2. Quantifiable Metrics: If you don’t know how to measure success, how do you know when you are achieving it? Metrics provide you with a baseline and context to assess the business value of your work. In the absence of metrics, it’s easy to get distracted by time consuming “shiny pennies” that yield little or no business value. Is there a better definition for “busyness” than this?
3. Focus: We need to stop hiding behind the excuse that there’s not enough time. It’s simply not true. It’s not that people don’t have enough time to get their work done; it’s that they lack focus because they are bombarded with distractions. Everybody is busy; everybody wants to do more with less. As a leader, it is your job to prioritize activities and to get rid of those distractions and provide an environment where your team can focus on their work. In the full blog post for Focus, I’ll provide a nice team building exercise to drive home this point.

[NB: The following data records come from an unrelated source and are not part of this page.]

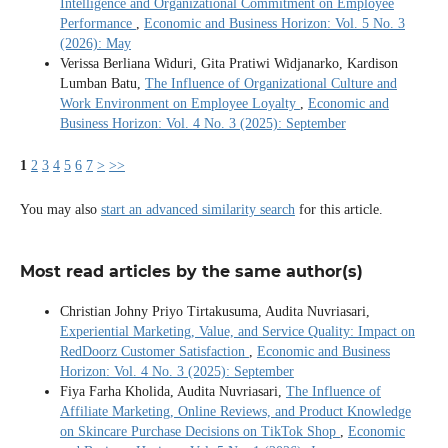
Intelligence and Organizational Commitment on Employee
Performance
,
Economic and Business Horizon: Vol. 5 No. 3
(2026): May
Verissa Berliana Widuri, Gita Pratiwi Widjanarko, Kardison
Lumban Batu,
The Influence of Organizational Culture and
Work Environment on Employee Loyalty
,
Economic and
Business Horizon: Vol. 4 No. 3 (2025): September
1
2
3
4
5
6
7
>
>>
You may also
start an advanced similarity search
for this article.
Most read articles by the same author(s)
Christian Johny Priyo Tirtakusuma, Audita Nuvriasari,
Experiential Marketing, Value, and Service Quality: Impact on
RedDoorz Customer Satisfaction
,
Economic and Business
Horizon: Vol. 4 No. 3 (2025): September
Fiya Farha Kholida, Audita Nuvriasari,
The Influence of
Affiliate Marketing, Online Reviews, and Product Knowledge
on Skincare Purchase Decisions on TikTok Shop
,
Economic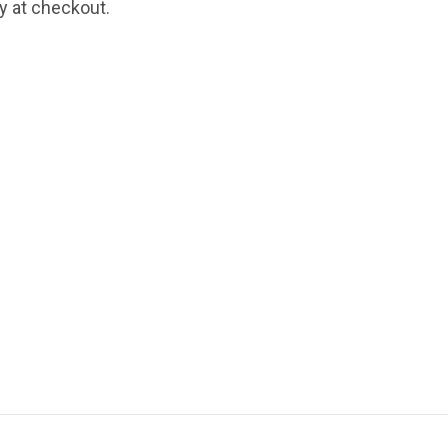
fy at checkout.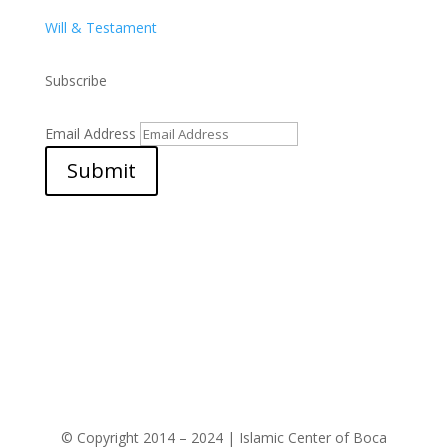
Will & Testament
Subscribe
Email Address
Submit
© Copyright 2014 – 2024 | Islamic Center of Boca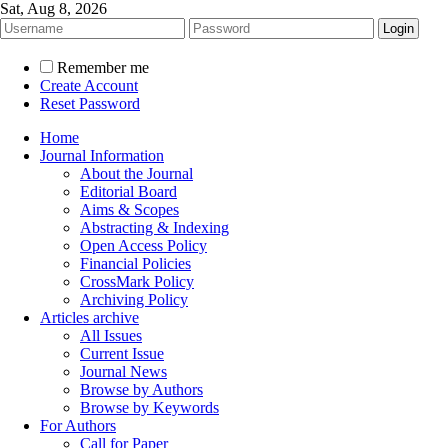
Sat, Aug 8, 2026
Remember me
Create Account
Reset Password
Home
Journal Information
About the Journal
Editorial Board
Aims & Scopes
Abstracting & Indexing
Open Access Policy
Financial Policies
CrossMark Policy
Archiving Policy
Articles archive
All Issues
Current Issue
Journal News
Browse by Authors
Browse by Keywords
For Authors
Call for Paper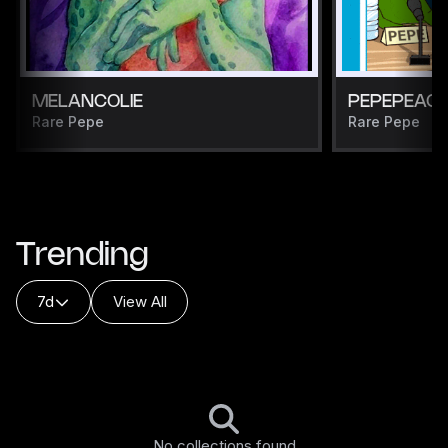
MELANCOLIE
PEPEPEAC
Rare Pepe
Rare Pepe
Trending
7d
View All
No collections found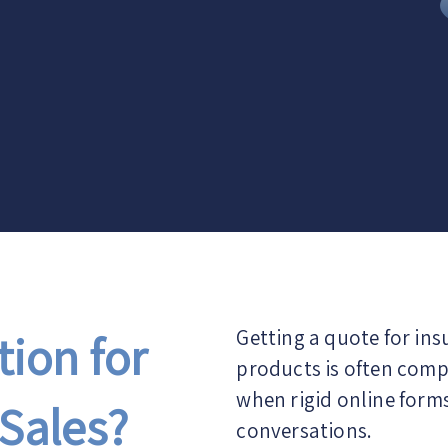
ion for
Getting a quote for in
products is often compl
when rigid online form
Sales?
conversations.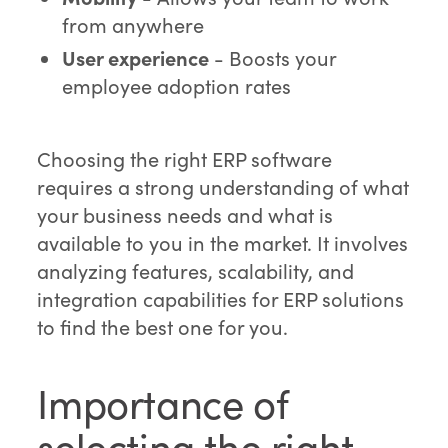
from anywhere
User experience
- Boosts your
employee adoption rates
Choosing the right ERP software
requires a strong understanding of what
your business needs and what is
available to you in the market. It involves
analyzing features, scalability, and
integration capabilities for ERP solutions
to find the best one for you.
Importance of
selecting the right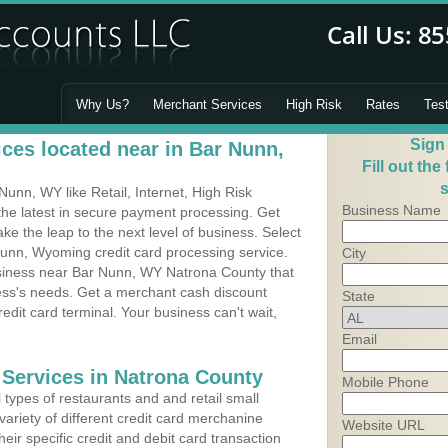
Why Us?
Merchant Services
High Risk
Rates
Tes
Sign
ces located near in Bar Nunn,
Fill out the
s
unn, WY like Retail, Internet, High Risk
Business Name
he latest in secure payment processing. Get
 the leap to the next level of business. Select
Nunn, Wyoming credit card processing service.
City
usiness near Bar Nunn, WY Natrona County that
ness's needs. Get a merchant cash discount
State
edit card terminal. Your business can't wait,
Email
 Services in Natrona County
Mobile Phone
types of restaurants and and retail small
ariety of different credit card merchanine
Website URL
heir specific credit and debit card transaction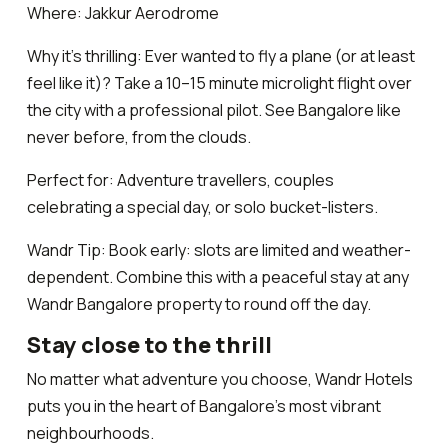
Where: Jakkur Aerodrome
Why it’s thrilling: Ever wanted to fly a plane (or at least
feel like it)? Take a 10–15 minute microlight flight over
the city with a professional pilot. See Bangalore like
never before, from the clouds.
Perfect for: Adventure travellers, couples
celebrating a special day, or solo bucket-listers.
Wandr Tip: Book early: slots are limited and weather-
dependent. Combine this with a peaceful stay at any
Wandr Bangalore property to round off the day.
Stay close to the thrill
No matter what adventure you choose, Wandr Hotels
puts you in the heart of Bangalore’s most vibrant
neighbourhoods.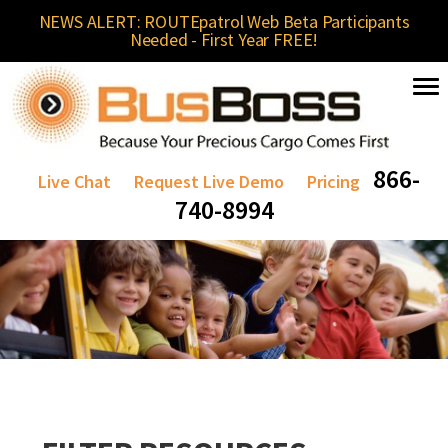
NEWS ALERT: ROUTEpatrol Web Beta Participants
Needed - First Year FREE!
866-
Live Chat
Request Live Demo
Pricing
740-8994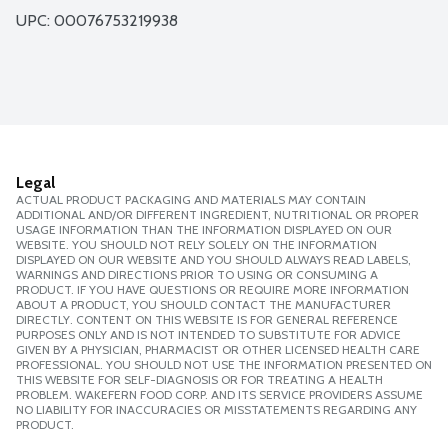
UPC: 
00076753219938
Legal
ACTUAL PRODUCT PACKAGING AND MATERIALS MAY CONTAIN
ADDITIONAL AND/OR DIFFERENT INGREDIENT, NUTRITIONAL OR PROPER
USAGE INFORMATION THAN THE INFORMATION DISPLAYED ON OUR
WEBSITE. YOU SHOULD NOT RELY SOLELY ON THE INFORMATION
DISPLAYED ON OUR WEBSITE AND YOU SHOULD ALWAYS READ LABELS,
WARNINGS AND DIRECTIONS PRIOR TO USING OR CONSUMING A
PRODUCT. IF YOU HAVE QUESTIONS OR REQUIRE MORE INFORMATION
ABOUT A PRODUCT, YOU SHOULD CONTACT THE MANUFACTURER
DIRECTLY. CONTENT ON THIS WEBSITE IS FOR GENERAL REFERENCE
PURPOSES ONLY AND IS NOT INTENDED TO SUBSTITUTE FOR ADVICE
GIVEN BY A PHYSICIAN, PHARMACIST OR OTHER LICENSED HEALTH CARE
PROFESSIONAL. YOU SHOULD NOT USE THE INFORMATION PRESENTED ON
THIS WEBSITE FOR SELF-DIAGNOSIS OR FOR TREATING A HEALTH
PROBLEM. WAKEFERN FOOD CORP. AND ITS SERVICE PROVIDERS ASSUME
NO LIABILITY FOR INACCURACIES OR MISSTATEMENTS REGARDING ANY
PRODUCT.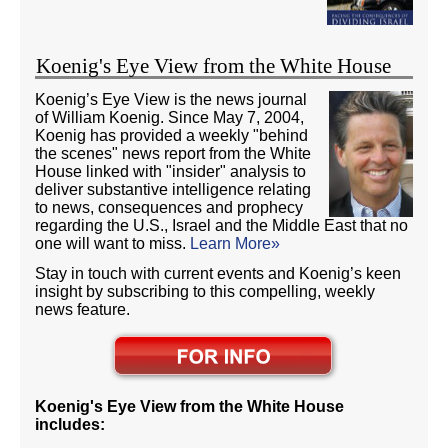
Koenig's Eye View from the White House
Koenig’s Eye View is the news journal
of William Koenig. Since May 7, 2004,
Koenig has provided a weekly "behind
the scenes" news report from the White
House linked with "insider" analysis to
deliver substantive intelligence relating
to news, consequences and prophecy
regarding the U.S., Israel and the Middle East that no
one will want to miss.
Learn More»
Stay in touch with current events and Koenig’s keen
insight by subscribing to this compelling, weekly
news feature.
Koenig's Eye View from the White House
includes: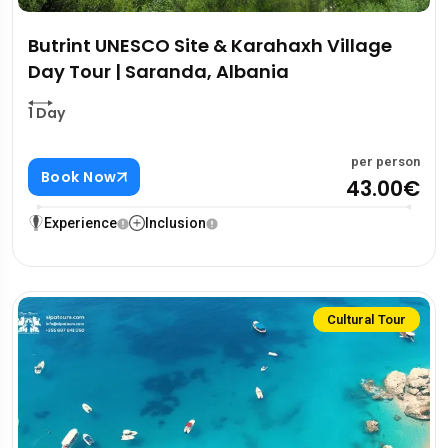
Butrint UNESCO Site & Karahaxh Village
Day Tour | Saranda, Albania
1 Day
per person
Book Now
43.00€
Experience
Inclusion
Cultural Tour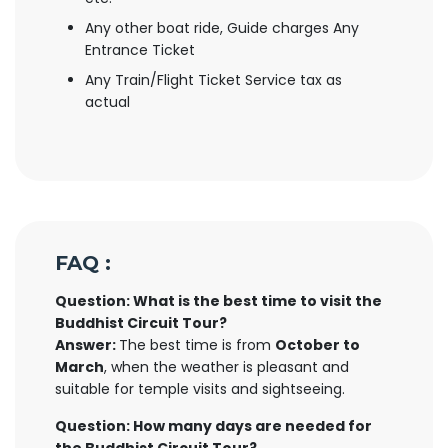
Any other boat ride, Guide charges Any
Entrance Ticket
Any Train/Flight Ticket Service tax as
actual
FAQ :
Question: What is the best time to visit the
Buddhist Circuit Tour?
Answer:
The best time is from
October to
March
, when the weather is pleasant and
suitable for temple visits and sightseeing.
Question: How many days are needed for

4. Make Decisions: You’re a leader. It’s your entire job to make educated decisions. It’s too easy to get stuck into analysis paralysis and become reactive. Don’t let that happen. Definitely take the time to educate yourself. But, learn to do that with efficacy. Most importantly, stick with your decisions. We’ve all worked for that person who makes a decision, then someone walks into their office and they change it. We call those people “last person in their ear” leaders. Don’t be that person; constantly changing your mind. Nobody likes it when they do a bunch of work, have their boss change their mind, do more work for the new direction…and rinse and repeat. Don’t be that executive, it’s a waste of everybody’s time and is in no way productive.
So, there are the four major actions you can take to start to convert your “busyness” in to a productive business. Keep an eye out for this series and the detailed discussions.